= YOUR ASSIGNMENT =
Those lines of the data that hold the word "output" are to be copied out.

Top of STORED DATA

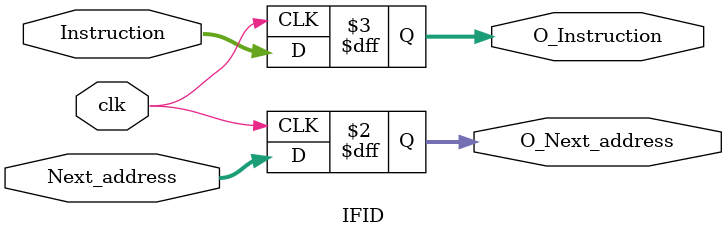
<source format=v>
module IFID(
input clk,
input [31:0]Next_address,
input [31:0]Instruction,
output reg [31:0]O_Next_address,
output reg [31:0]O_Instruction);

always @(posedge clk)
begin
	O_Next_address = Next_address;
        O_Instruction = Instruction;
end

endmodule
</source>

Bottom of STORED DATA

= RESULT OF THIS TASK =
output reg [31:0]O_Next_address,
output reg [31:0]O_Instruction);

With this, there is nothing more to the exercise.